What you are asked to do: From the first line to the last, write out the data below exactly.

Recorded data:
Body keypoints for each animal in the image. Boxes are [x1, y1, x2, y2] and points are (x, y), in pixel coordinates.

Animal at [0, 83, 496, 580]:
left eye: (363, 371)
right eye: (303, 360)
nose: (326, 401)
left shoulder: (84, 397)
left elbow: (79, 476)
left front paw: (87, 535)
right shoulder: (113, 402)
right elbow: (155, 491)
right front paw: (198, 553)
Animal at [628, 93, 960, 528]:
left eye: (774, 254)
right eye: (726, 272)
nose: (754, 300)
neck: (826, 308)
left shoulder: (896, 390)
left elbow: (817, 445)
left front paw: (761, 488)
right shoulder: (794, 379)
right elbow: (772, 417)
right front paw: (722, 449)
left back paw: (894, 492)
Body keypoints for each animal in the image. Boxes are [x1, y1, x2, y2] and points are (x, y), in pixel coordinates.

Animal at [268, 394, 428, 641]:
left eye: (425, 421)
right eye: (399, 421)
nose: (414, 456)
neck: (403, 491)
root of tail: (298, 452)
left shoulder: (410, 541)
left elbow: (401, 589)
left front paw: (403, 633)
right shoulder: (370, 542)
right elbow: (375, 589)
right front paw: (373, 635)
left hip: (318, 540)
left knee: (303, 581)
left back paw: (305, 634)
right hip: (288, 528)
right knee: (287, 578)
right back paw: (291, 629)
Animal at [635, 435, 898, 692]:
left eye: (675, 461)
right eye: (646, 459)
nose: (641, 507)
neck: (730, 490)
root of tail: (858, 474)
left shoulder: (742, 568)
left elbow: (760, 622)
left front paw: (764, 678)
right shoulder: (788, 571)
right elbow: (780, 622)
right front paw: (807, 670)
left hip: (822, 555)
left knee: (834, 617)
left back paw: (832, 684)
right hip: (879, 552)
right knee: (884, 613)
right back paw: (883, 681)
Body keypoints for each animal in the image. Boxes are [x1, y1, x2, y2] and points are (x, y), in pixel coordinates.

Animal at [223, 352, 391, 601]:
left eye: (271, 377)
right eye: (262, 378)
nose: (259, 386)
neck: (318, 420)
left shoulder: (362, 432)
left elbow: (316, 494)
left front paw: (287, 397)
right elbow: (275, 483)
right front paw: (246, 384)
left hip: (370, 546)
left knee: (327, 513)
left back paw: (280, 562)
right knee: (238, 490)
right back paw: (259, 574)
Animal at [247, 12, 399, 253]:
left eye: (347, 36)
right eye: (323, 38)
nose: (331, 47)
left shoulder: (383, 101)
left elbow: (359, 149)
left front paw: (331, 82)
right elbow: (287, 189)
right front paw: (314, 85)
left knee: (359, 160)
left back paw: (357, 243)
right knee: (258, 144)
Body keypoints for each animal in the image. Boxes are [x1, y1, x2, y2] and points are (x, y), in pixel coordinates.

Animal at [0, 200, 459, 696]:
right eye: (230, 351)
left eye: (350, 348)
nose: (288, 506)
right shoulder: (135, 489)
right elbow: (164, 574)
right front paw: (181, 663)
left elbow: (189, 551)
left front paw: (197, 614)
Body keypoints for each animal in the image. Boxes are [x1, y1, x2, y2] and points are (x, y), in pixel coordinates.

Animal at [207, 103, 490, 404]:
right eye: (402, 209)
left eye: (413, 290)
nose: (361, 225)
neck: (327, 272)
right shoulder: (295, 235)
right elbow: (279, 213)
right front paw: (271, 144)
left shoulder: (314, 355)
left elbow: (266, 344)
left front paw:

The completed task:
Body keypoints for each animal in the image. Boxes are [x1, y1, x2, y2] and points are (x, y), in pixel coordinates.

Animal at [0, 83, 496, 580]:
left eye: (363, 371)
right eye: (303, 360)
nose: (326, 401)
left shoulder: (84, 397)
left elbow: (79, 476)
left front paw: (87, 535)
right shoulder: (113, 402)
right elbow: (155, 491)
right front paw: (198, 553)
Animal at [628, 93, 960, 528]:
left eye: (774, 254)
right eye: (726, 272)
nose: (754, 300)
neck: (826, 308)
left shoulder: (896, 390)
left elbow: (817, 445)
left front paw: (761, 488)
right shoulder: (794, 379)
right elbow: (772, 417)
right front paw: (722, 449)
left back paw: (894, 492)
Body keypoints for each animal in the image. Boxes are [x1, y1, x2, y2] and points are (x, y), in pixel coordinates.

Animal at [268, 394, 428, 641]:
left eye: (425, 421)
right eye: (399, 421)
nose: (414, 456)
neck: (403, 491)
root of tail: (298, 452)
left shoulder: (410, 541)
left elbow: (401, 589)
left front paw: (403, 633)
right shoulder: (370, 542)
right elbow: (375, 589)
right front paw: (373, 635)
left hip: (318, 540)
left knee: (303, 581)
left back paw: (305, 634)
right hip: (288, 528)
right knee: (287, 578)
right back paw: (291, 629)
Animal at [635, 435, 898, 692]:
left eye: (675, 461)
right eye: (646, 459)
nose: (641, 507)
neck: (730, 490)
root of tail: (858, 474)
left shoulder: (742, 568)
left elbow: (760, 622)
left front paw: (764, 678)
right shoulder: (788, 571)
right elbow: (780, 622)
right front paw: (807, 670)
left hip: (822, 555)
left knee: (834, 617)
left back paw: (832, 684)
right hip: (879, 552)
right knee: (884, 613)
right back paw: (883, 681)
Body keypoints for each animal in the image. Boxes are [x1, y1, x2, y2] and points are (x, y), in pixel coordinates.

Animal at [223, 352, 391, 601]:
left eye: (271, 377)
right eye: (262, 378)
nose: (259, 386)
neck: (318, 420)
left shoulder: (362, 432)
left elbow: (316, 494)
left front paw: (287, 397)
right elbow: (275, 483)
right front paw: (246, 384)
left hip: (370, 546)
left knee: (327, 513)
left back paw: (280, 562)
right knee: (238, 490)
right back paw: (259, 574)
Animal at [247, 12, 399, 253]:
left eye: (347, 36)
right eye: (323, 38)
nose: (331, 47)
left shoulder: (383, 101)
left elbow: (359, 149)
left front paw: (331, 82)
right elbow: (287, 189)
right front paw: (314, 85)
left knee: (359, 160)
left back paw: (357, 243)
right knee: (258, 144)
Body keypoints for each animal in the image. Boxes are [x1, y1, x2, y2] and points are (x, y), in pixel coordinates.

Animal at [0, 200, 459, 696]:
right eye: (230, 351)
left eye: (350, 348)
nose: (288, 506)
right shoulder: (135, 489)
right elbow: (164, 574)
right front paw: (181, 663)
left elbow: (189, 551)
left front paw: (197, 614)
Body keypoints for each animal in the image. Boxes are [x1, y1, x2, y2] and points are (x, y), in pixel coordinates.

Animal at [207, 103, 490, 404]:
right eye: (402, 209)
left eye: (413, 290)
nose: (361, 225)
neck: (327, 272)
right shoulder: (295, 235)
right elbow: (279, 213)
right front paw: (271, 144)
left shoulder: (314, 355)
left elbow: (266, 344)
left front paw:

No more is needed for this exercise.